**What needs to be done**
Convert the data below, from the line containing "Which series changed" through the line containing "Which has a", both included, into a Markdown table with the columns Row and Text. Give each non-blank line its own row with a running number, and leave out the blank lines.

**Dataset excerpts**
-- Opening Marker --

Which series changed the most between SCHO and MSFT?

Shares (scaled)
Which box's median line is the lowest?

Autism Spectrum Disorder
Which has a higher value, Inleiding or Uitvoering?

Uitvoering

-- Closing Marker --
-- Opening Marker --

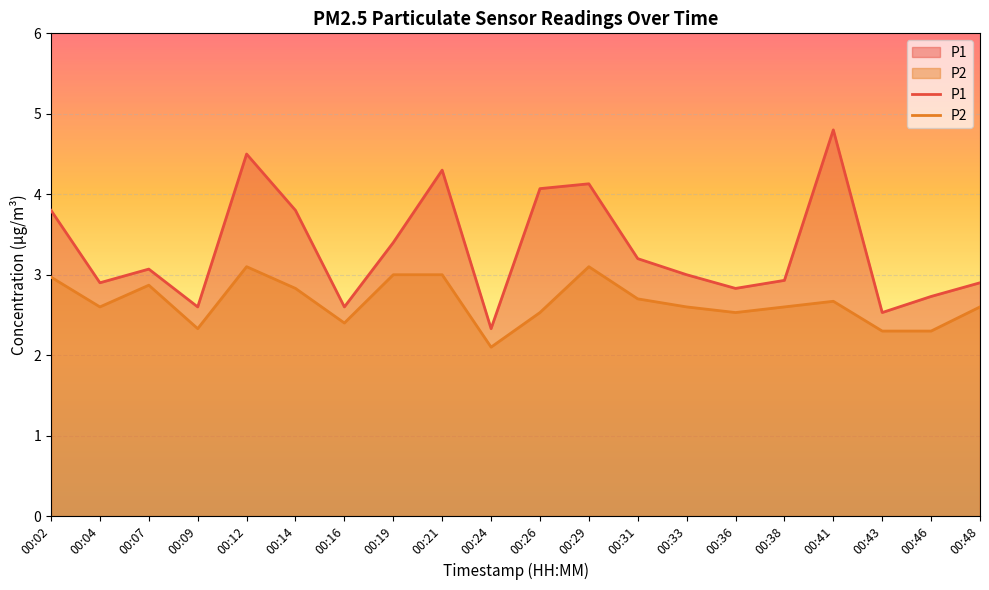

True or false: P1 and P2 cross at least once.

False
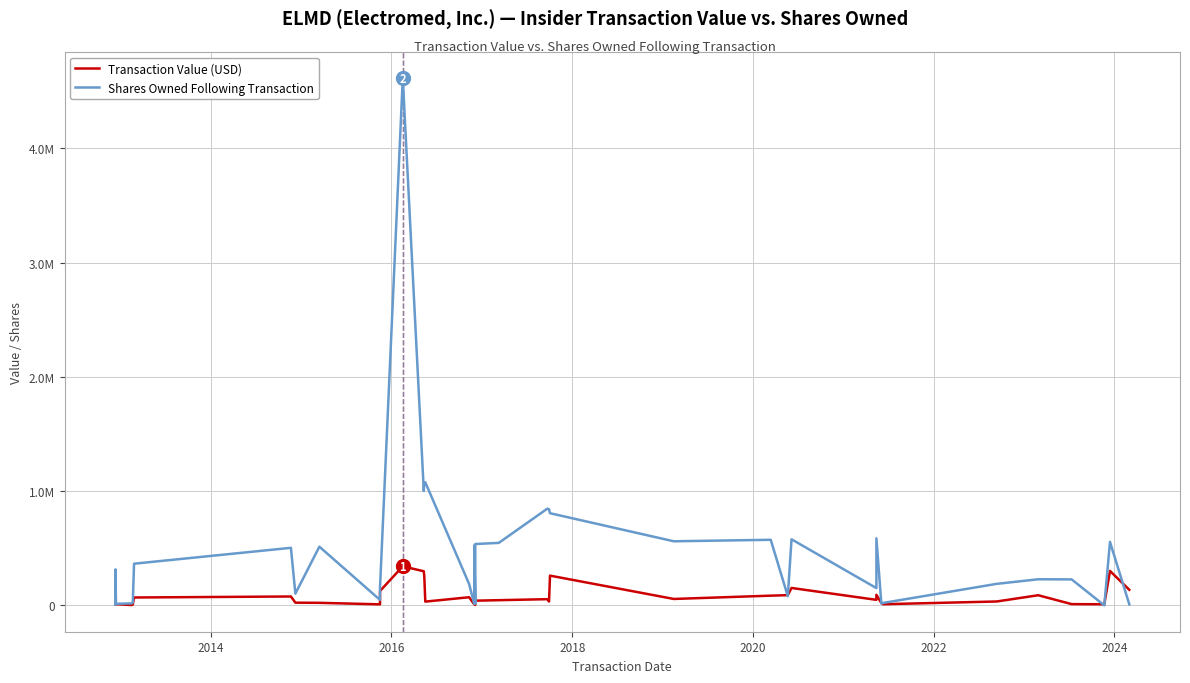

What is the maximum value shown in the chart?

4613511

-- Closing Marker --

**Response below**
| Row | Text |
|---|---|
| 1 | Which series changed the most between SCHO and MSFT? |
| 2 | Shares (scaled) |
| 3 | Which box's median line is the lowest? |
| 4 | Autism Spectrum Disorder |
| 5 | Which has a higher value, Inleiding or Uitvoering? |